Problem to solve:
Write down exactly the lines of the records below, beginning with the first and ending with the line that includes "Page size: 2001x1125.".

Dataset records:
▼

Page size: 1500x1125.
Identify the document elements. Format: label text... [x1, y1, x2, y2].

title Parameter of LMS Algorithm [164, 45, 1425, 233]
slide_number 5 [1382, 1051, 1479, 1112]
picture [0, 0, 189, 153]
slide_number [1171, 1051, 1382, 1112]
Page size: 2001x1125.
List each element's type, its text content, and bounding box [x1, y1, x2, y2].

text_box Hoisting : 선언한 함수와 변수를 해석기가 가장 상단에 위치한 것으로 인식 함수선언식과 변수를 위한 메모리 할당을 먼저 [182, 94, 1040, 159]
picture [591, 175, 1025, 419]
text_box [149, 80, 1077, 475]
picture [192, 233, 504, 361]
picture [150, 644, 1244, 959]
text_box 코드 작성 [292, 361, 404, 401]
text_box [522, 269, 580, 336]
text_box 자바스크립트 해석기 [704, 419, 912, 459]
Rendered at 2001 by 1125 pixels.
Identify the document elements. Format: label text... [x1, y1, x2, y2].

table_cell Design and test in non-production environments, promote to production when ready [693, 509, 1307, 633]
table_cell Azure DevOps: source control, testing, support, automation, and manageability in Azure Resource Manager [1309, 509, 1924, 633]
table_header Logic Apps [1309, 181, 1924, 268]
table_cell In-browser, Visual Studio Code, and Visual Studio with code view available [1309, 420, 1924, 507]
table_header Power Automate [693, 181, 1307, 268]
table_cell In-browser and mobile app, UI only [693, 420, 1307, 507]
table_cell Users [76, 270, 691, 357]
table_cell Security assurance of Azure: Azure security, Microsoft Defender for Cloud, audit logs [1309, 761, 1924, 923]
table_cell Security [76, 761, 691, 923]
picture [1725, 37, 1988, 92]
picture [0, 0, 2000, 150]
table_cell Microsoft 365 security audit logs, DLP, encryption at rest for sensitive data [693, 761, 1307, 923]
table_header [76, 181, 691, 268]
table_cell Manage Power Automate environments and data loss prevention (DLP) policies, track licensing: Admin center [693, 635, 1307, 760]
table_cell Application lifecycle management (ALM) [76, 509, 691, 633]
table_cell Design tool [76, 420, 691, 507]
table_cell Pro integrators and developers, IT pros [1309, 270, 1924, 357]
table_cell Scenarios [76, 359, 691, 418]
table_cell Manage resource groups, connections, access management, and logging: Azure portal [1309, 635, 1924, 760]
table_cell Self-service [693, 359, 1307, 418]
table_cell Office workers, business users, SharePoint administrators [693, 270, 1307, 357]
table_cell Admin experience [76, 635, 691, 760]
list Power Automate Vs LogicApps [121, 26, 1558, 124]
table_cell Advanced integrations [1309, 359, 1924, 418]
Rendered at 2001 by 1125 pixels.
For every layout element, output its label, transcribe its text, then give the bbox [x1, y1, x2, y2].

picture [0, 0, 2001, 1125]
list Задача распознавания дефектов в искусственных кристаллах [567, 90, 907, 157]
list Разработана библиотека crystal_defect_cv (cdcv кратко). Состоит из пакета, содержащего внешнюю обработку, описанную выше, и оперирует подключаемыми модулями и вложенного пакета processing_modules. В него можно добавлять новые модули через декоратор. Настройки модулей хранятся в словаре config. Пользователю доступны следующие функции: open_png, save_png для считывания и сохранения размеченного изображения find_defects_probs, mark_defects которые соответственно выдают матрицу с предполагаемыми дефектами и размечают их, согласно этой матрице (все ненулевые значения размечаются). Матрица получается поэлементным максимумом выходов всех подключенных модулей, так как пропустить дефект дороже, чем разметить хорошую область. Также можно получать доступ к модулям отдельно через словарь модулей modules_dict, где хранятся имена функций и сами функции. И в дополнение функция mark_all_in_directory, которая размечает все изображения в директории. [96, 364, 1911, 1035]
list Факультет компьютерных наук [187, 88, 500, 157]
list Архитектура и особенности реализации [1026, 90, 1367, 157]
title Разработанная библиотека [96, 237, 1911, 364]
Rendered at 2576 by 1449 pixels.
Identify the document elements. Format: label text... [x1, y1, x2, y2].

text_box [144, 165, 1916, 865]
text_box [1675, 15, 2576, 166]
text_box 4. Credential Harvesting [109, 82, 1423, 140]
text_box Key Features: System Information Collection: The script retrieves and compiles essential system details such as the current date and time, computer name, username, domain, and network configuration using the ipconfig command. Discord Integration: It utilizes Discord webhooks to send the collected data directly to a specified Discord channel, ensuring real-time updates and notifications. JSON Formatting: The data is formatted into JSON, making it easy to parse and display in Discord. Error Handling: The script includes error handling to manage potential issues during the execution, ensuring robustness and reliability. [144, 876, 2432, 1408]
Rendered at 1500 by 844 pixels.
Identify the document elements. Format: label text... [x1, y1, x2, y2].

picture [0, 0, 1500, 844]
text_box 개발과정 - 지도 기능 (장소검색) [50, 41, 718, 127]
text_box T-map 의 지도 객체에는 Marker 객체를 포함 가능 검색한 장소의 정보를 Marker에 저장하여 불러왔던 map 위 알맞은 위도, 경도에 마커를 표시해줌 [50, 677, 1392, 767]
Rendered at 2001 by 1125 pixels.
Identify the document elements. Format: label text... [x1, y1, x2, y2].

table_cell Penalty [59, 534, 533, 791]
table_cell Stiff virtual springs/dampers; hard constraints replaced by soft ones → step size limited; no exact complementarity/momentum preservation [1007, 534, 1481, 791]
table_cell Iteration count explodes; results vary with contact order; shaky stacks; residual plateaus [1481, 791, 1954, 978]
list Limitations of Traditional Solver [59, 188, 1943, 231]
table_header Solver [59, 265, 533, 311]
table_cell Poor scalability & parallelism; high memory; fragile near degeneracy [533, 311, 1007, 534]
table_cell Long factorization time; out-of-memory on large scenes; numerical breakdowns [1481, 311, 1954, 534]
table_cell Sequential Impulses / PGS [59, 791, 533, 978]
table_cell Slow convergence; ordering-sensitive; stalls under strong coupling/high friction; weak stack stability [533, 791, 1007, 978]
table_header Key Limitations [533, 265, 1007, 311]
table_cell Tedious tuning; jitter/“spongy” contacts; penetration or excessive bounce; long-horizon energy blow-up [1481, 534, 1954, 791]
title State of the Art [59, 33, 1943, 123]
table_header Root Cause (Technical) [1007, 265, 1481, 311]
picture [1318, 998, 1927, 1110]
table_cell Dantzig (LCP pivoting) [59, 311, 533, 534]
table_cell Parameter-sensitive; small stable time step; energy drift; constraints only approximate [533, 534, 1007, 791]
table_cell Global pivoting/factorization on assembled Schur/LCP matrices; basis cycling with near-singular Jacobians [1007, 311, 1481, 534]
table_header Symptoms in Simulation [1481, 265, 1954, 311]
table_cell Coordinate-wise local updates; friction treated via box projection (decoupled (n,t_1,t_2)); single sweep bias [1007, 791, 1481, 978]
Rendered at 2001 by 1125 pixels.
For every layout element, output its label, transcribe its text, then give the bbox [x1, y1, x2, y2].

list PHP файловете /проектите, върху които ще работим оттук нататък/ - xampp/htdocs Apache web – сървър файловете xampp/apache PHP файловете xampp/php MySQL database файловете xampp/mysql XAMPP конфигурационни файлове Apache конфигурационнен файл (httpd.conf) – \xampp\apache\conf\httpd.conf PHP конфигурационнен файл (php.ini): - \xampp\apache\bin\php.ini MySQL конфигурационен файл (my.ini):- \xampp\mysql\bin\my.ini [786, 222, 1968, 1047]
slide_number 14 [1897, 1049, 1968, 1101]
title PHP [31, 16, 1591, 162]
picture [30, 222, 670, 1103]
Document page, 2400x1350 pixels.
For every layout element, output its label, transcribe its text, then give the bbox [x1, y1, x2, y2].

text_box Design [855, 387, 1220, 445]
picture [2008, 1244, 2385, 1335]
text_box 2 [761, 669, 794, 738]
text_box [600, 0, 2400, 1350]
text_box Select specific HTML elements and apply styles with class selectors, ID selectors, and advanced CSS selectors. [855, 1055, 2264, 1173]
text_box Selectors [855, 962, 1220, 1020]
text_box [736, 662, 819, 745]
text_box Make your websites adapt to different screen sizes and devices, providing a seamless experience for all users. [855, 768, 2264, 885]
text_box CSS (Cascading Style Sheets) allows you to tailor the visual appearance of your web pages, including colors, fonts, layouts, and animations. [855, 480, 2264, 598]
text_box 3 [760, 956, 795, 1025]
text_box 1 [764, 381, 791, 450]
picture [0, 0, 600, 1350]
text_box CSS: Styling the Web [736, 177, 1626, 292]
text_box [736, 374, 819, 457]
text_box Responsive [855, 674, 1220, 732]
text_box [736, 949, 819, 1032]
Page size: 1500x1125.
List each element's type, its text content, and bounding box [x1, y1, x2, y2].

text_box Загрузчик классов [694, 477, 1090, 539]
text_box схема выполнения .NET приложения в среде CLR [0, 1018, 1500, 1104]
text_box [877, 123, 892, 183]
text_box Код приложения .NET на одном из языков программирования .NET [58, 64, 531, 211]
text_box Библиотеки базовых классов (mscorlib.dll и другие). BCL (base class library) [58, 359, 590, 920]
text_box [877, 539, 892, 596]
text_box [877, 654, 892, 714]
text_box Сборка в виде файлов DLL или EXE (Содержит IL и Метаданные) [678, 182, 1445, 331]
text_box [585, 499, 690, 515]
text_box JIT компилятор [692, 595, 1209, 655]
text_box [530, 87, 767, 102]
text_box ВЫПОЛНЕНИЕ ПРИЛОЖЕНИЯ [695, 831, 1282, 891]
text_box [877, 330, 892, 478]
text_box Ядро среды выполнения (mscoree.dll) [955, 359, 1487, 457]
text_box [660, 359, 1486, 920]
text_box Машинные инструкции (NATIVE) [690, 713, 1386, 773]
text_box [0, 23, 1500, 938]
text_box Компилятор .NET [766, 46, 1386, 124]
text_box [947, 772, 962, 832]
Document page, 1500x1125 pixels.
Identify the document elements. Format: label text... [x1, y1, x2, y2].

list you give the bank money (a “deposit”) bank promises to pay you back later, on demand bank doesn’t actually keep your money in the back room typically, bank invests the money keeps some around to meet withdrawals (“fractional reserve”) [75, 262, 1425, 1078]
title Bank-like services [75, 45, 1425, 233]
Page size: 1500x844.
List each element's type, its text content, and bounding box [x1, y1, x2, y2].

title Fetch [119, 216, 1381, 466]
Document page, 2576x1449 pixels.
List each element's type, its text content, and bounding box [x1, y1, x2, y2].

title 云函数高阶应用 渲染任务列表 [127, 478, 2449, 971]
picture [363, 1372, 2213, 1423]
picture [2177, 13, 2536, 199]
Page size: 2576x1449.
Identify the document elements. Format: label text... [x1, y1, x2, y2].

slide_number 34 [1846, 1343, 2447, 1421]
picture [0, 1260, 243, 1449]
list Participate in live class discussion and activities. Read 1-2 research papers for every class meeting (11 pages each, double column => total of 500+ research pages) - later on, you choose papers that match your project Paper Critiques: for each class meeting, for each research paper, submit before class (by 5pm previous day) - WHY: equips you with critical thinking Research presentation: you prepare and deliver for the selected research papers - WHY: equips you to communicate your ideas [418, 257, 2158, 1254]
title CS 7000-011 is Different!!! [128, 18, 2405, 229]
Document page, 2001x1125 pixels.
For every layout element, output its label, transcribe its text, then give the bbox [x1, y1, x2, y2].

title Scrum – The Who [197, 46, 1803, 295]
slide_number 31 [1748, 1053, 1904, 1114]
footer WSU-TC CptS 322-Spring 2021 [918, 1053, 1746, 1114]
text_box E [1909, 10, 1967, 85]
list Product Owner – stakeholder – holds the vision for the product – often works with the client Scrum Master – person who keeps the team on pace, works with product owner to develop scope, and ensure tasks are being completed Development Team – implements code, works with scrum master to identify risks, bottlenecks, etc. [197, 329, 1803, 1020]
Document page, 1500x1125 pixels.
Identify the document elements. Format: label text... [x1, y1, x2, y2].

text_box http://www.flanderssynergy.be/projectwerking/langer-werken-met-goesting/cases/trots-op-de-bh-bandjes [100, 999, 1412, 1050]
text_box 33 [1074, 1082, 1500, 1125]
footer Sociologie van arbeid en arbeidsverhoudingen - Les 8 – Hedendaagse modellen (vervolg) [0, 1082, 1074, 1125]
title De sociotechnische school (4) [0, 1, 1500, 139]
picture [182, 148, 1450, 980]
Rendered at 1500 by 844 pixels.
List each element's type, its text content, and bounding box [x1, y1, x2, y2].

▲

Written response:
Page size: 1500x1125.
Identify the document elements. Format: label text... [x1, y1, x2, y2].

title Parameter of LMS Algorithm [164, 45, 1425, 233]
slide_number 5 [1382, 1051, 1479, 1112]
picture [0, 0, 189, 153]
slide_number [1171, 1051, 1382, 1112]
Page size: 2001x1125.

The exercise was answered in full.